►

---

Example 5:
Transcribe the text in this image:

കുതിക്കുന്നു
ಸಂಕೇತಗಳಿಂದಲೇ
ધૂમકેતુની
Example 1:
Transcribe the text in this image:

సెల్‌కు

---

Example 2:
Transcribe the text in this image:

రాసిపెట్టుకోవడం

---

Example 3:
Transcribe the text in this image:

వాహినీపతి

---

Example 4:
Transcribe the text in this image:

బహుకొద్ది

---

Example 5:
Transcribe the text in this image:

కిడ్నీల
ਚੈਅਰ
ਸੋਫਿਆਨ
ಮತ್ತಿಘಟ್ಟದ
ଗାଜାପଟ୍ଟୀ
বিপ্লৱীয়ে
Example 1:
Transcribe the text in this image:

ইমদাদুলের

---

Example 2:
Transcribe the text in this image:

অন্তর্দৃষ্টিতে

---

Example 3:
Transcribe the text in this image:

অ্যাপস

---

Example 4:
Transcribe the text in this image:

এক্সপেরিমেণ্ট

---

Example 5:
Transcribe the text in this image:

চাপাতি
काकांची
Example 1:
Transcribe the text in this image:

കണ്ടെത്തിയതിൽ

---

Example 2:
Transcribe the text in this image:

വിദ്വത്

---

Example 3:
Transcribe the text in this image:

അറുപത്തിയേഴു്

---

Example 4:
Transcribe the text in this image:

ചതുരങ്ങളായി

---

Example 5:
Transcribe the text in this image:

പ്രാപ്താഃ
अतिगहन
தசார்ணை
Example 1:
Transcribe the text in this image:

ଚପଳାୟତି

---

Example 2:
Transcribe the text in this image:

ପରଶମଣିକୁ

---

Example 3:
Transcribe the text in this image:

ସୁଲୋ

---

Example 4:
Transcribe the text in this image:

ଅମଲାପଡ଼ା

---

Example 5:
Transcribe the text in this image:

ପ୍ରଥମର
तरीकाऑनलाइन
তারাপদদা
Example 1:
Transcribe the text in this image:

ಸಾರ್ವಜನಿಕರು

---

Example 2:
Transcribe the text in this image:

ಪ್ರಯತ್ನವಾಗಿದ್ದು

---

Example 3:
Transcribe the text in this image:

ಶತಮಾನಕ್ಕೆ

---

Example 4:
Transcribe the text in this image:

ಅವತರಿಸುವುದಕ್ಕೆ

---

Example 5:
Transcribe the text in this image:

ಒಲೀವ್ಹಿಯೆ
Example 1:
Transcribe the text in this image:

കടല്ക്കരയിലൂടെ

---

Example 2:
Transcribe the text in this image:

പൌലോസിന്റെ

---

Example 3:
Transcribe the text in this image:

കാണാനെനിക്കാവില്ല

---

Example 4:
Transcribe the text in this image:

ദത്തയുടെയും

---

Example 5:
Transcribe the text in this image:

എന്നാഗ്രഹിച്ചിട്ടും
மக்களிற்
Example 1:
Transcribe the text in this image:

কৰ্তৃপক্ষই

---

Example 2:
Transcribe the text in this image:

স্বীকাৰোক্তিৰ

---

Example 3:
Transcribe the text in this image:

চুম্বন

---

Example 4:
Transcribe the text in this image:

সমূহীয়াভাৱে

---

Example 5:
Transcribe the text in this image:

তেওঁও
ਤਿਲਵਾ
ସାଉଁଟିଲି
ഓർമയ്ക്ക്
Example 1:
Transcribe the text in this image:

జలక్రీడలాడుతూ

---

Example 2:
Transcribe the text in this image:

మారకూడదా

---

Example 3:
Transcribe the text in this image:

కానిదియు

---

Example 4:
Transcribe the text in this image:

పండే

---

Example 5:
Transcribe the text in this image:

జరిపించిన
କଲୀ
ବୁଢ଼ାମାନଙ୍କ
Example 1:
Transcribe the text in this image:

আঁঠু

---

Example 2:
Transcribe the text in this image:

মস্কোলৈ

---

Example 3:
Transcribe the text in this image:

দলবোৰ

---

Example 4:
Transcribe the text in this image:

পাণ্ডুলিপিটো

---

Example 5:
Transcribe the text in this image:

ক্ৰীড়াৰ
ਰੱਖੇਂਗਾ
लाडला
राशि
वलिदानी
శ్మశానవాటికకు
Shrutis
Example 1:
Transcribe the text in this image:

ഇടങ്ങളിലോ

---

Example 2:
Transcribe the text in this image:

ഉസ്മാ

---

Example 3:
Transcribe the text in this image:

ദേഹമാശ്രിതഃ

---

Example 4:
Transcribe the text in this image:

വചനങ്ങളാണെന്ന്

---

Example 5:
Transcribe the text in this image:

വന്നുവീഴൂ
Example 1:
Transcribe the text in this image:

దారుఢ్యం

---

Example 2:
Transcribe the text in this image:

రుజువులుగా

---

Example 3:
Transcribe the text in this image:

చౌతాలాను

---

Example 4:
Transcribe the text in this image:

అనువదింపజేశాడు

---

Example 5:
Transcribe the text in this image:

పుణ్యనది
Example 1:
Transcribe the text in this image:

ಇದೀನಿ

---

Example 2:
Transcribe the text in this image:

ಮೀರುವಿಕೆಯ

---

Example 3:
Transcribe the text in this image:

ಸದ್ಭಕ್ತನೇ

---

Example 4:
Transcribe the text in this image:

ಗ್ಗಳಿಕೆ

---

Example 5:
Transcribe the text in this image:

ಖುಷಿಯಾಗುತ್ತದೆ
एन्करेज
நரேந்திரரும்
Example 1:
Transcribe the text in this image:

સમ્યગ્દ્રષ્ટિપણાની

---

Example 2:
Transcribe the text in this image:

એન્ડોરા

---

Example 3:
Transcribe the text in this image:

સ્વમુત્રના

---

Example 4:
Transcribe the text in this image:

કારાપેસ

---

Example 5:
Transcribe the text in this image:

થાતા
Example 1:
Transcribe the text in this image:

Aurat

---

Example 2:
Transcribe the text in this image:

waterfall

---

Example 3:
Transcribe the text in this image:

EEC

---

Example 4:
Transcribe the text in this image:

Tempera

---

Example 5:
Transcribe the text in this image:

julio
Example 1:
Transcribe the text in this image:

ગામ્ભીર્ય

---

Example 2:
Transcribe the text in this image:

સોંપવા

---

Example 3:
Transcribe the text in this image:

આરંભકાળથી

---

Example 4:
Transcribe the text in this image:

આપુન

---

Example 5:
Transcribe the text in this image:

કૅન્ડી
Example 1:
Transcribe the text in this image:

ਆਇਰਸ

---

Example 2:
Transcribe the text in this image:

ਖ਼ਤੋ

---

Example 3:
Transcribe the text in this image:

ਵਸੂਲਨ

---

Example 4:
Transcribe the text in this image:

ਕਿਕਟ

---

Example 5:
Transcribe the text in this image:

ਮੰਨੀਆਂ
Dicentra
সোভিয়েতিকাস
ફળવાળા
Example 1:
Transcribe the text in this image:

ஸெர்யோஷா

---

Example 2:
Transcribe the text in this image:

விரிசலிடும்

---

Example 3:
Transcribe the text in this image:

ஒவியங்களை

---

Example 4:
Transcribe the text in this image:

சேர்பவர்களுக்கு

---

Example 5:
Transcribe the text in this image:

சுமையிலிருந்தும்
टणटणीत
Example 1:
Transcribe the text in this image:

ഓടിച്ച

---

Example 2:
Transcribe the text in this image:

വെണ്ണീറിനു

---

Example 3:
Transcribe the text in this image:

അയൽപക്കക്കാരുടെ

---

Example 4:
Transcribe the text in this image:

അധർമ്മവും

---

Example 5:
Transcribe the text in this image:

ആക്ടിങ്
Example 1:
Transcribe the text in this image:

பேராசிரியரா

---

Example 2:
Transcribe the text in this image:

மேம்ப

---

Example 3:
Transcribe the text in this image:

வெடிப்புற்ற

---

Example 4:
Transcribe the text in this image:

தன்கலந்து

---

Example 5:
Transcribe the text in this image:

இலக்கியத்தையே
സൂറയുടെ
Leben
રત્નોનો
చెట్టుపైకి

◄

What to work on: Could you return all of the entries exactly as they stand?

Your solution:
---

Example 5:
Transcribe the text in this image:

കുതിക്കുന്നു
ಸಂಕೇತಗಳಿಂದಲೇ
ધૂમકેતુની
Example 1:
Transcribe the text in this image:

సెల్‌కు

---

Example 2:
Transcribe the text in this image:

రాసిపెట్టుకోవడం

---

Example 3:
Transcribe the text in this image:

వాహినీపతి

---

Example 4:
Transcribe the text in this image:

బహుకొద్ది

---

Example 5:
Transcribe the text in this image:

కిడ్నీల
ਚੈਅਰ
ਸੋਫਿਆਨ
ಮತ್ತಿಘಟ್ಟದ
ଗାଜାପଟ୍ଟୀ
বিপ্লৱীয়ে
Example 1:
Transcribe the text in this image:

ইমদাদুলের

---

Example 2:
Transcribe the text in this image:

অন্তর্দৃষ্টিতে

---

Example 3:
Transcribe the text in this image:

অ্যাপস

---

Example 4:
Transcribe the text in this image:

এক্সপেরিমেণ্ট

---

Example 5:
Transcribe the text in this image:

চাপাতি
काकांची
Example 1:
Transcribe the text in this image:

കണ്ടെത്തിയതിൽ

---

Example 2:
Transcribe the text in this image:

വിദ്വത്

---

Example 3:
Transcribe the text in this image:

അറുപത്തിയേഴു്

---

Example 4:
Transcribe the text in this image:

ചതുരങ്ങളായി

---

Example 5:
Transcribe the text in this image:

പ്രാപ്താഃ
अतिगहन
தசார்ணை
Example 1:
Transcribe the text in this image:

ଚପଳାୟତି

---

Example 2:
Transcribe the text in this image:

ପରଶମଣିକୁ

---

Example 3:
Transcribe the text in this image:

ସୁଲୋ

---

Example 4:
Transcribe the text in this image:

ଅମଲାପଡ଼ା

---

Example 5:
Transcribe the text in this image:

ପ୍ରଥମର
तरीकाऑनलाइन
তারাপদদা
Example 1:
Transcribe the text in this image:

ಸಾರ್ವಜನಿಕರು

---

Example 2:
Transcribe the text in this image:

ಪ್ರಯತ್ನವಾಗಿದ್ದು

---

Example 3:
Transcribe the text in this image:

ಶತಮಾನಕ್ಕೆ

---

Example 4:
Transcribe the text in this image:

ಅವತರಿಸುವುದಕ್ಕೆ

---

Example 5:
Transcribe the text in this image:

ಒಲೀವ್ಹಿಯೆ
Example 1:
Transcribe the text in this image:

കടല്ക്കരയിലൂടെ

---

Example 2:
Transcribe the text in this image:

പൌലോസിന്റെ

---

Example 3:
Transcribe the text in this image:

കാണാനെനിക്കാവില്ല

---

Example 4:
Transcribe the text in this image:

ദത്തയുടെയും

---

Example 5:
Transcribe the text in this image:

എന്നാഗ്രഹിച്ചിട്ടും
மக்களிற்
Example 1:
Transcribe the text in this image:

কৰ্তৃপক্ষই

---

Example 2:
Transcribe the text in this image:

স্বীকাৰোক্তিৰ

---

Example 3:
Transcribe the text in this image:

চুম্বন

---

Example 4:
Transcribe the text in this image:

সমূহীয়াভাৱে

---

Example 5:
Transcribe the text in this image:

তেওঁও
ਤਿਲਵਾ
ସାଉଁଟିଲି
ഓർമയ്ക്ക്
Example 1:
Transcribe the text in this image:

జలక్రీడలాడుతూ

---

Example 2:
Transcribe the text in this image:

మారకూడదా

---

Example 3:
Transcribe the text in this image:

కానిదియు

---

Example 4:
Transcribe the text in this image:

పండే

---

Example 5:
Transcribe the text in this image:

జరిపించిన
କଲୀ
ବୁଢ଼ାମାନଙ୍କ
Example 1:
Transcribe the text in this image:

আঁঠু

---

Example 2:
Transcribe the text in this image:

মস্কোলৈ

---

Example 3:
Transcribe the text in this image:

দলবোৰ

---

Example 4:
Transcribe the text in this image:

পাণ্ডুলিপিটো

---

Example 5:
Transcribe the text in this image:

ক্ৰীড়াৰ
ਰੱਖੇਂਗਾ
लाडला
राशि
वलिदानी
శ్మశానవాటికకు
Shrutis
Example 1:
Transcribe the text in this image:

ഇടങ്ങളിലോ

---

Example 2:
Transcribe the text in this image:

ഉസ്മാ

---

Example 3:
Transcribe the text in this image:

ദേഹമാശ്രിതഃ

---

Example 4:
Transcribe the text in this image:

വചനങ്ങളാണെന്ന്

---

Example 5:
Transcribe the text in this image:

വന്നുവീഴൂ
Example 1:
Transcribe the text in this image:

దారుఢ్యం

---

Example 2:
Transcribe the text in this image:

రుజువులుగా

---

Example 3:
Transcribe the text in this image:

చౌతాలాను

---

Example 4:
Transcribe the text in this image:

అనువదింపజేశాడు

---

Example 5:
Transcribe the text in this image:

పుణ్యనది
Example 1:
Transcribe the text in this image:

ಇದೀನಿ

---

Example 2:
Transcribe the text in this image:

ಮೀರುವಿಕೆಯ

---

Example 3:
Transcribe the text in this image:

ಸದ್ಭಕ್ತನೇ

---

Example 4:
Transcribe the text in this image:

ಗ್ಗಳಿಕೆ

---

Example 5:
Transcribe the text in this image:

ಖುಷಿಯಾಗುತ್ತದೆ
एन्करेज
நரேந்திரரும்
Example 1:
Transcribe the text in this image:

સમ્યગ્દ્રષ્ટિપણાની

---

Example 2:
Transcribe the text in this image:

એન્ડોરા

---

Example 3:
Transcribe the text in this image:

સ્વમુત્રના

---

Example 4:
Transcribe the text in this image:

કારાપેસ

---

Example 5:
Transcribe the text in this image:

થાતા
Example 1:
Transcribe the text in this image:

Aurat

---

Example 2:
Transcribe the text in this image:

waterfall

---

Example 3:
Transcribe the text in this image:

EEC

---

Example 4:
Transcribe the text in this image:

Tempera

---

Example 5:
Transcribe the text in this image:

julio
Example 1:
Transcribe the text in this image:

ગામ્ભીર્ય

---

Example 2:
Transcribe the text in this image:

સોંપવા

---

Example 3:
Transcribe the text in this image:

આરંભકાળથી

---

Example 4:
Transcribe the text in this image:

આપુન

---

Example 5:
Transcribe the text in this image:

કૅન્ડી
Example 1:
Transcribe the text in this image:

ਆਇਰਸ

---

Example 2:
Transcribe the text in this image:

ਖ਼ਤੋ

---

Example 3:
Transcribe the text in this image:

ਵਸੂਲਨ

---

Example 4:
Transcribe the text in this image:

ਕਿਕਟ

---

Example 5:
Transcribe the text in this image:

ਮੰਨੀਆਂ
Dicentra
সোভিয়েতিকাস
ફળવાળા
Example 1:
Transcribe the text in this image:

ஸெர்யோஷா

---

Example 2:
Transcribe the text in this image:

விரிசலிடும்

---

Example 3:
Transcribe the text in this image:

ஒவியங்களை

---

Example 4:
Transcribe the text in this image:

சேர்பவர்களுக்கு

---

Example 5:
Transcribe the text in this image:

சுமையிலிருந்தும்
टणटणीत
Example 1:
Transcribe the text in this image:

ഓടിച്ച

---

Example 2:
Transcribe the text in this image:

വെണ്ണീറിനു

---

Example 3:
Transcribe the text in this image:

അയൽപക്കക്കാരുടെ

---

Example 4:
Transcribe the text in this image:

അധർമ്മവും

---

Example 5:
Transcribe the text in this image:

ആക്ടിങ്
Example 1:
Transcribe the text in this image:

பேராசிரியரா

---

Example 2:
Transcribe the text in this image:

மேம்ப

---

Example 3:
Transcribe the text in this image:

வெடிப்புற்ற

---

Example 4:
Transcribe the text in this image:

தன்கலந்து

---

Example 5:
Transcribe the text in this image:

இலக்கியத்தையே
സൂറയുടെ
Leben
રત્નોનો
చెట్టుపైకి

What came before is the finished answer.